* **WHAT YOU ARE ASKED TO DO**
When you transcribe the entries below, begin at their first line and stop after the line containing "<p>May we answer you further, my brother?</p>"; pictures stay out.

* **RECORDS**
※

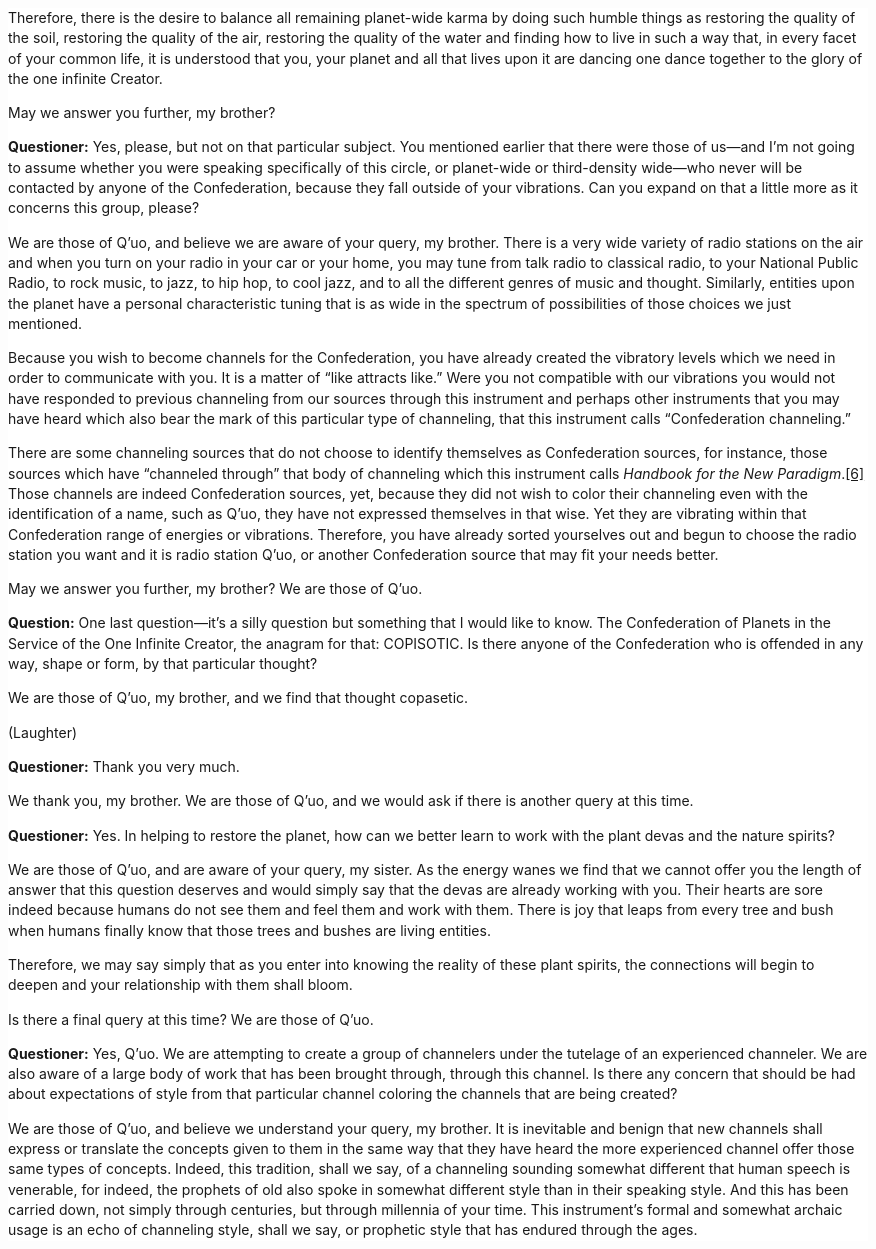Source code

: <p>Therefore, there is the desire to balance all remaining planet-wide karma by doing such humble things as restoring the quality of the soil, restoring the quality of the air, restoring the quality of the water and finding how to live in such a way that, in every facet of your common life, it is understood that you, your planet and all that lives upon it are dancing one dance together to the glory of the one infinite Creator.</p>
<p>May we answer you further, my brother?</p>
<p><strong>Questioner:</strong> Yes, please, but not on that particular subject. You mentioned earlier that there were those of us—and I’m not going to assume whether you were speaking specifically of this circle, or planet-wide or third-density wide—who never will be contacted by anyone of the Confederation, because they fall outside of your vibrations. Can you expand on that a little more as it concerns this group, please?</p>
<p>We are those of Q’uo, and believe we are aware of your query, my brother. There is a very wide variety of radio stations on the air and when you turn on your radio in your car or your home, you may tune from talk radio to classical radio, to your National Public Radio, to rock music, to jazz, to hip hop, to cool jazz, and to all the different genres of music and thought. Similarly, entities upon the planet have a personal characteristic tuning that is as wide in the spectrum of possibilities of those choices we just mentioned.</p>
<p>Because you wish to become channels for the Confederation, you have already created the vibratory levels which we need in order to communicate with you. It is a matter of “like attracts like.” Were you not compatible with our vibrations you would not have responded to previous channeling from our sources through this instrument and perhaps other instruments that you may have heard which also bear the mark of this particular type of channeling, that this instrument calls “Confederation channeling.”</p>
<p>There are some channeling sources that do not choose to identify themselves as Confederation sources, for instance, those sources which have “channeled through” that body of channeling which this instrument calls <em>Handbook for the New Paradigm</em>.<a id="_ftnref6" href="#_ftn6" name="_ftnref6">[6]</a> Those channels are indeed Confederation sources, yet, because they did not wish to color their channeling even with the identification of a name, such as Q’uo, they have not expressed themselves in that wise. Yet they are vibrating within that Confederation range of energies or vibrations. Therefore, you have already sorted yourselves out and begun to choose the radio station you want and it is radio station Q’uo, or another Confederation source that may fit your needs better.</p>
<p>May we answer you further, my brother? We are those of Q’uo.</p>
<p><strong>Question:</strong> One last question—it’s a silly question but something that I would like to know. The Confederation of Planets in the Service of the One Infinite Creator, the anagram for that: COPISOTIC. Is there anyone of the Confederation who is offended in any way, shape or form, by that particular thought?</p>
<p>We are those of Q’uo, my brother, and we find that thought copasetic.</p>
<p class="comment">(Laughter)</p>
<p><strong>Questioner:</strong> Thank you very much.</p>
<p>We thank you, my brother. We are those of Q’uo, and we would ask if there is another query at this time.</p>
<p><strong>Questioner:</strong> Yes. In helping to restore the planet, how can we better learn to work with the plant devas and the nature spirits?</p>
<p>We are those of Q’uo, and are aware of your query, my sister. As the energy wanes we find that we cannot offer you the length of answer that this question deserves and would simply say that the devas are already working with you. Their hearts are sore indeed because humans do not see them and feel them and work with them. There is joy that leaps from every tree and bush when humans finally know that those trees and bushes are living entities.</p>
<p>Therefore, we may say simply that as you enter into knowing the reality of these plant spirits, the connections will begin to deepen and your relationship with them shall bloom.</p>
<p>Is there a final query at this time? We are those of Q’uo.</p>
<p><strong>Questioner:</strong> Yes, Q’uo. We are attempting to create a group of channelers under the tutelage of an experienced channeler. We are also aware of a large body of work that has been brought through, through this channel. Is there any concern that should be had about expectations of style from that particular channel coloring the channels that are being created?</p>
<p>We are those of Q’uo, and believe we understand your query, my brother. It is inevitable and benign that new channels shall express or translate the concepts given to them in the same way that they have heard the more experienced channel offer those same types of concepts. Indeed, this tradition, shall we say, of a channeling sounding somewhat different that human speech is venerable, for indeed, the prophets of old also spoke in somewhat different style than in their speaking style. And this has been carried down, not simply through centuries, but through millennia of your time. This instrument’s formal and somewhat archaic usage is an echo of channeling style, shall we say, or prophetic style that has endured through the ages.</p>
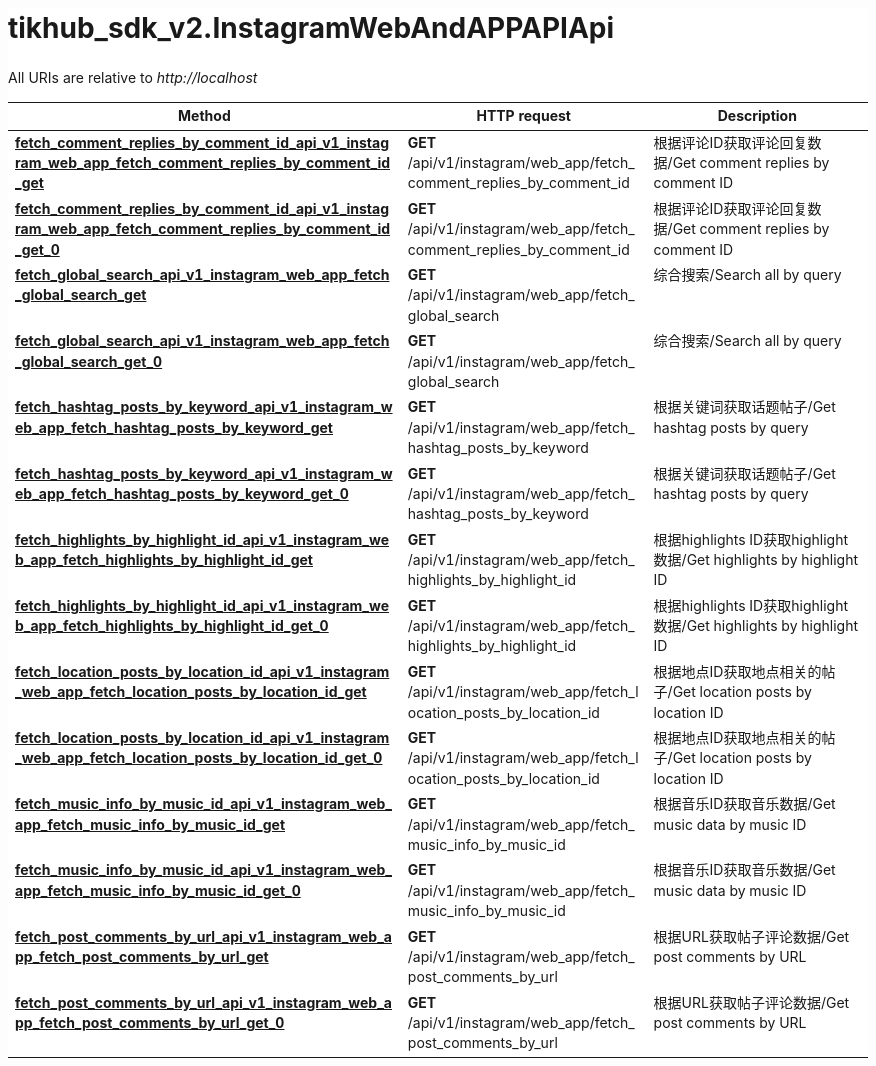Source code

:# tikhub_sdk_v2.InstagramWebAndAPPAPIApi

All URIs are relative to *http://localhost*

Method | HTTP request | Description
------------- | ------------- | -------------
[**fetch_comment_replies_by_comment_id_api_v1_instagram_web_app_fetch_comment_replies_by_comment_id_get**](InstagramWebAndAPPAPIApi.md#fetch_comment_replies_by_comment_id_api_v1_instagram_web_app_fetch_comment_replies_by_comment_id_get) | **GET** /api/v1/instagram/web_app/fetch_comment_replies_by_comment_id | 根据评论ID获取评论回复数据/Get comment replies by comment ID
[**fetch_comment_replies_by_comment_id_api_v1_instagram_web_app_fetch_comment_replies_by_comment_id_get_0**](InstagramWebAndAPPAPIApi.md#fetch_comment_replies_by_comment_id_api_v1_instagram_web_app_fetch_comment_replies_by_comment_id_get_0) | **GET** /api/v1/instagram/web_app/fetch_comment_replies_by_comment_id | 根据评论ID获取评论回复数据/Get comment replies by comment ID
[**fetch_global_search_api_v1_instagram_web_app_fetch_global_search_get**](InstagramWebAndAPPAPIApi.md#fetch_global_search_api_v1_instagram_web_app_fetch_global_search_get) | **GET** /api/v1/instagram/web_app/fetch_global_search | 综合搜索/Search all by query
[**fetch_global_search_api_v1_instagram_web_app_fetch_global_search_get_0**](InstagramWebAndAPPAPIApi.md#fetch_global_search_api_v1_instagram_web_app_fetch_global_search_get_0) | **GET** /api/v1/instagram/web_app/fetch_global_search | 综合搜索/Search all by query
[**fetch_hashtag_posts_by_keyword_api_v1_instagram_web_app_fetch_hashtag_posts_by_keyword_get**](InstagramWebAndAPPAPIApi.md#fetch_hashtag_posts_by_keyword_api_v1_instagram_web_app_fetch_hashtag_posts_by_keyword_get) | **GET** /api/v1/instagram/web_app/fetch_hashtag_posts_by_keyword | 根据关键词获取话题帖子/Get hashtag posts by query
[**fetch_hashtag_posts_by_keyword_api_v1_instagram_web_app_fetch_hashtag_posts_by_keyword_get_0**](InstagramWebAndAPPAPIApi.md#fetch_hashtag_posts_by_keyword_api_v1_instagram_web_app_fetch_hashtag_posts_by_keyword_get_0) | **GET** /api/v1/instagram/web_app/fetch_hashtag_posts_by_keyword | 根据关键词获取话题帖子/Get hashtag posts by query
[**fetch_highlights_by_highlight_id_api_v1_instagram_web_app_fetch_highlights_by_highlight_id_get**](InstagramWebAndAPPAPIApi.md#fetch_highlights_by_highlight_id_api_v1_instagram_web_app_fetch_highlights_by_highlight_id_get) | **GET** /api/v1/instagram/web_app/fetch_highlights_by_highlight_id | 根据highlights ID获取highlight数据/Get highlights by highlight ID
[**fetch_highlights_by_highlight_id_api_v1_instagram_web_app_fetch_highlights_by_highlight_id_get_0**](InstagramWebAndAPPAPIApi.md#fetch_highlights_by_highlight_id_api_v1_instagram_web_app_fetch_highlights_by_highlight_id_get_0) | **GET** /api/v1/instagram/web_app/fetch_highlights_by_highlight_id | 根据highlights ID获取highlight数据/Get highlights by highlight ID
[**fetch_location_posts_by_location_id_api_v1_instagram_web_app_fetch_location_posts_by_location_id_get**](InstagramWebAndAPPAPIApi.md#fetch_location_posts_by_location_id_api_v1_instagram_web_app_fetch_location_posts_by_location_id_get) | **GET** /api/v1/instagram/web_app/fetch_location_posts_by_location_id | 根据地点ID获取地点相关的帖子/Get location posts by location ID
[**fetch_location_posts_by_location_id_api_v1_instagram_web_app_fetch_location_posts_by_location_id_get_0**](InstagramWebAndAPPAPIApi.md#fetch_location_posts_by_location_id_api_v1_instagram_web_app_fetch_location_posts_by_location_id_get_0) | **GET** /api/v1/instagram/web_app/fetch_location_posts_by_location_id | 根据地点ID获取地点相关的帖子/Get location posts by location ID
[**fetch_music_info_by_music_id_api_v1_instagram_web_app_fetch_music_info_by_music_id_get**](InstagramWebAndAPPAPIApi.md#fetch_music_info_by_music_id_api_v1_instagram_web_app_fetch_music_info_by_music_id_get) | **GET** /api/v1/instagram/web_app/fetch_music_info_by_music_id | 根据音乐ID获取音乐数据/Get music data by music ID
[**fetch_music_info_by_music_id_api_v1_instagram_web_app_fetch_music_info_by_music_id_get_0**](InstagramWebAndAPPAPIApi.md#fetch_music_info_by_music_id_api_v1_instagram_web_app_fetch_music_info_by_music_id_get_0) | **GET** /api/v1/instagram/web_app/fetch_music_info_by_music_id | 根据音乐ID获取音乐数据/Get music data by music ID
[**fetch_post_comments_by_url_api_v1_instagram_web_app_fetch_post_comments_by_url_get**](InstagramWebAndAPPAPIApi.md#fetch_post_comments_by_url_api_v1_instagram_web_app_fetch_post_comments_by_url_get) | **GET** /api/v1/instagram/web_app/fetch_post_comments_by_url | 根据URL获取帖子评论数据/Get post comments by URL
[**fetch_post_comments_by_url_api_v1_instagram_web_app_fetch_post_comments_by_url_get_0**](InstagramWebAndAPPAPIApi.md#fetch_post_comments_by_url_api_v1_instagram_web_app_fetch_post_comments_by_url_get_0) | **GET** /api/v1/instagram/web_app/fetch_post_comments_by_url | 根据URL获取帖子评论数据/Get post comments by URL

※

* **RESPONSE TO THIS TASK**
Source code

: <p>Therefore, there is the desire to balance all remaining planet-wide karma by doing such humble things as restoring the quality of the soil, restoring the quality of the air, restoring the quality of the water and finding how to live in such a way that, in every facet of your common life, it is understood that you, your planet and all that lives upon it are dancing one dance together to the glory of the one infinite Creator.</p>
<p>May we answer you further, my brother?</p>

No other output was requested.